Did you know that today, January 24th, 2022, is only the fourth International Day of Education in the entire history of the United Nations as we know it?
Well in their defense, whole countries and peoples should have thought of the need sooner. I guess you can say we’re all guilty, lol.
Did you also know that “about 258 million children and youth are out of school, according to UIS data for the school year ending in 2018. The total includes 59 million children of primary school age, 62 million of lower secondary school age and 138 million of upper secondary age?”
Crazy, right? Let’s not begin to delve into the disparity found in developing and under developed countries, nor inequality at its best as seen between a girl child and a boy child in such countries…
This doesn’t include the percentages in out-of-higher-school learning and/or post college education. Phew! And that’s formal education alone, as we know it.
P.s. UIS stands for UNESCO Institute for Statistics. I wondered myself writing this piece. Lol.

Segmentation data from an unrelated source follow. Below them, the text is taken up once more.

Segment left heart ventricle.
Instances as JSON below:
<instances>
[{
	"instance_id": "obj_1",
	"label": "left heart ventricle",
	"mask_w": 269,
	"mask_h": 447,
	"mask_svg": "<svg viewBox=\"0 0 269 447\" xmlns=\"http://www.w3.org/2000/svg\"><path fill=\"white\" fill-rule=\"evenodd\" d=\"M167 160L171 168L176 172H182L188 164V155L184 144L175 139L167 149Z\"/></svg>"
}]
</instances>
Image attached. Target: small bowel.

Under the United Nations theme for the 2022 International Day of Education, “Changing Course, Transforming Education,” I have come to realize further that transforming education transforms lives and dare I say, the course of nations.

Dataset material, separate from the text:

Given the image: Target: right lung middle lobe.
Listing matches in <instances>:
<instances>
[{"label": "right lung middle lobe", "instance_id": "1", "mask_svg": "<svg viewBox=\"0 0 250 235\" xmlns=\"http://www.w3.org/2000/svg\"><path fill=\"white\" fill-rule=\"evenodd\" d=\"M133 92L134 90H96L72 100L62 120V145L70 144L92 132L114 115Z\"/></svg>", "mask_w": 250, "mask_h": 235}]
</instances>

We must rethink education from the most basic level and from the most basic forms. Teacher support groups, training and retraining, bridging the digital divide, promoting remote learning especially in parts that have little or no access to physical facilities, global youth mental health and education, environmental education…are but a few transformative actions that can be taken to help bring quality education to all. We’re barely scratching the surface on this one.

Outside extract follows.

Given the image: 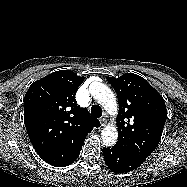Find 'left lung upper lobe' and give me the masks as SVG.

Over the course of 6 years and more, I have been privileged to teach professionally, working with young children and adolescents cutting across all levels of education from Early Stage to Middle School and High School.
I am in fact still a teacher who works remotely now. Just as I am still a student being taught (and I don’t mean it figuratively, like ‘a student of life’), I am finally taking my dreams off the dusty shelves and pursuing my culinary dream.
Informal and formal structures of education as we call them, are more or less meant to be life’s yin-yang eternal love duo. One was never meant to overshadow the other in my humble opinion.
What this has taught me is that education is and was always meant to be wholesome.
Innovation, equality and inclusion cannot be overemphasized in the bid to achieve the SDG 4 goal — education. “This means forging a new social contract for education, as called for by the UNESCO report on the Futures of Education, released November 2021. We have to repair past injustices and orient the digital transformation around inclusion and equity. And we need education to fully contribute to sustainable development,” Audrey Azoulay, UNESCO Director General, said on the occasion of International Day of Education last year.
Thus, in the wake of celebrating International Day of Education today, we must remember that the strength of education as a public endeavour is for the common good of our planet, present and future generations alike.